Kita amankan skenario terburuknya, tetapi untuk saat ini kita tidak bermain dulu sampai ke situ.
Ia membenarkan bahwa akibat memanasnya tensi geopolitik pada Jumat dini hari, terjadi gejolak di pasar keuangan. Namun, kondisi perekonomian Indonesia masih terkendali karena gejolak tersebut hanya merupakan reaksi pasar terhadap ketegangan konflik di Timur Tengah, bukan karena masalah ekonomi yang terjadi di dalam negeri.
”Dampak (konflik) itu, kan, bukan sehari. Kita lihat, walaupun market bereaksi negatif dan di banyak negara memang (mata uang turun), bukan hanya di Indonesia. Jadi, kita tetap monitor saja,” katanya.
Airlangga sempat berdialog dengan mantan Perdana Menteri Inggris periode 1997-2007, Tony Blair, Jumat siang, untuk meminta masukan terkait kondisi ekonomi global dan geopolitik saat ini. Dari hasil pertemuan itu, Airlangga mengatakan semua pihak saat ini tidak perlu reaktif karena dorongan untuk deeskalasi konflik sudah mengemuka di berbagai forum.
”Kondisinya saat ini kalau dalam politik adalah tit for tat. Sebatas saling menyelamatkan muka. Artinya, memang ada balas-membalas, tetapi skalanya kecil dan diharapkan tidak menimbulkan efek lanjutan bagi kondisi perekonomian dunia.
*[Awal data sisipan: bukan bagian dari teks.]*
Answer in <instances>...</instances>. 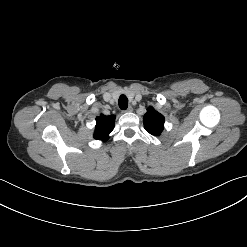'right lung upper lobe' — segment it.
Wrapping results in <instances>:
<instances>
[{
    "instance_id": "1",
    "label": "right lung upper lobe",
    "mask_w": 247,
    "mask_h": 247,
    "mask_svg": "<svg viewBox=\"0 0 247 247\" xmlns=\"http://www.w3.org/2000/svg\"><path fill=\"white\" fill-rule=\"evenodd\" d=\"M115 115L105 116L101 114L96 118V127L94 138L97 140L106 141L109 134L114 129Z\"/></svg>"
}]
</instances>
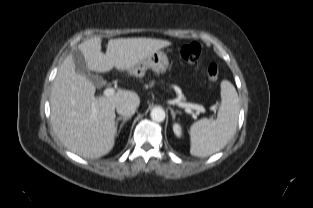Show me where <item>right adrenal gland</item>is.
I'll use <instances>...</instances> for the list:
<instances>
[{
  "label": "right adrenal gland",
  "mask_w": 313,
  "mask_h": 208,
  "mask_svg": "<svg viewBox=\"0 0 313 208\" xmlns=\"http://www.w3.org/2000/svg\"><path fill=\"white\" fill-rule=\"evenodd\" d=\"M129 119H131V117H118V118L116 119V123H115L116 127L118 126V122L122 120V123H121V125H120V127H119V130H118V134L120 133V131H121L122 127L124 126V124H125Z\"/></svg>",
  "instance_id": "obj_1"
}]
</instances>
Kita sudah cukup punya persoalan akibat perang di Ukraina yang belum selesai,” ujarnya seusai pertemuan dengan Blair.
Baca juga: Pasar Khawatirkan Pasokan Terganggu, Harga Minyak Kembali Naik
Deputi Bidang Koordinasi Kerja Sama Ekonomi Internasional Kemenko Perekonomian Edi Prio Pambudi menambahkan, saat ini tidak ada negara yang ingin konflik bereskalasi. ”Ada istilah yang namanya brinkmanship (mencegah konflik menuju jurang kehancuran). Itu yang saat ini sedang diupayakan di berbagai forum,” kata Edi.
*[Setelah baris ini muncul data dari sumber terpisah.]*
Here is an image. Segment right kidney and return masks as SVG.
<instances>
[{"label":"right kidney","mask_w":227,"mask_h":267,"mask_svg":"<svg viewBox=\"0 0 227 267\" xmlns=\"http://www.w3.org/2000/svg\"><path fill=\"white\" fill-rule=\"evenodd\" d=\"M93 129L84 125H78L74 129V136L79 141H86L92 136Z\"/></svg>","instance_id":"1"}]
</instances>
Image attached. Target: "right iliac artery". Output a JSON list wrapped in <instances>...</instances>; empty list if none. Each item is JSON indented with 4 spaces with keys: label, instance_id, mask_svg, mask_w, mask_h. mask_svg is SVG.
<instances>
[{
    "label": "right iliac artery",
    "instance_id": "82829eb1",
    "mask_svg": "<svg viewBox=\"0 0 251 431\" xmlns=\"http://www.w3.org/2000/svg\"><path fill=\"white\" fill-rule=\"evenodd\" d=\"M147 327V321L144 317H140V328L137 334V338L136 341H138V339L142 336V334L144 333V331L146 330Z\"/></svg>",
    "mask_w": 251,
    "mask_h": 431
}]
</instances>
Oleh karena itu, ia melanjutkan, kebijakan ekonomi Indonesia dalam menyikapi dampak rambatan konflik Timur Tengah pun akan tetap terukur demi menjaga kepercayaan pasar dan publik. Meskipun sudah menghitung skenario terburuk, pemerintah masih memilih untuk memantau situasi.
”Kita amankan skenario terburuknya, tetapi untuk saat ini kita tidak bermain dulu sampai ke situ,” katanya.
Skenario terburuk yang dimaksud salah satunya adalah rencana pemerintah untuk mengalibrasi ulang kebijakan anggaran subsidi energi jika harga minyak mentah dunia melonjak akibat eskalasi konflik Timur Tengah.
Awal pekan ini, pemerintah sempat mengumumkan rencana untuk mengevaluasi ulang kebijakan subsidi energi, tetapi masih menunggu perkembangan situasi di Timur Tengah.
Berdasarkan perhitungan Kementerian ESDM, skenario terburuk itu bisa terjadi jika konflik Timur Tengah mendorong kenaikan harga minyak mentah Indonesia (ICP) sampai menyentuh 100-110 dollar AS per barel atau jauh di atas asumsi APBN 2024 sebesar 82 dollar AS per barel.
Jika ini terjadi, subsidi energi akan membengkak menjadi Rp 356,14 triliun-Rp 404,21 triliun dari anggaran subsidi energi saat ini senilai Rp 244,18 triliun.
Kepala Ekonom Bank Permata Josua Pardede memperkirakan, ketidakpastian ekonomi global akibat konflik di Timur Tengah masih akan berlanjut sampai pekan depan akibat reaksi ketidakpastian di pasar keuangan dan komoditas. Ia memperkirakan, pekan depan rupiah masih berpotensi bergerak di kisaran Rp 16.100-Rp 16.350 per dollar AS.
Pelemahan rupiah yang terus berlanjut dan harga minyak dunia yang masih bergejolak itu bisa berdampak pada negara pengimpor minyak seperti Indonesia. Kondisi fiskal bisa tertekan mengingat APBN bertindak sebagai peredam guncangan di dalam negeri melalui subsidi dan kompensasi energi.
Namun, Josua juga menilai, fundamental ekonomi Indonesia saat ini masih cenderung stabil meskipun terjadi gejolak sesaat di pasar keuangan.
”Mengingat yang terjadi saat ini adalah gejolak eksternal dan mempertimbangkan fundamental ekonomi Indonesia cenderung solid, pemerintah memang tidak perlu reaktif merespons meningkatnya ketegangan geopolitik di Timur Tengah,” kata Josua.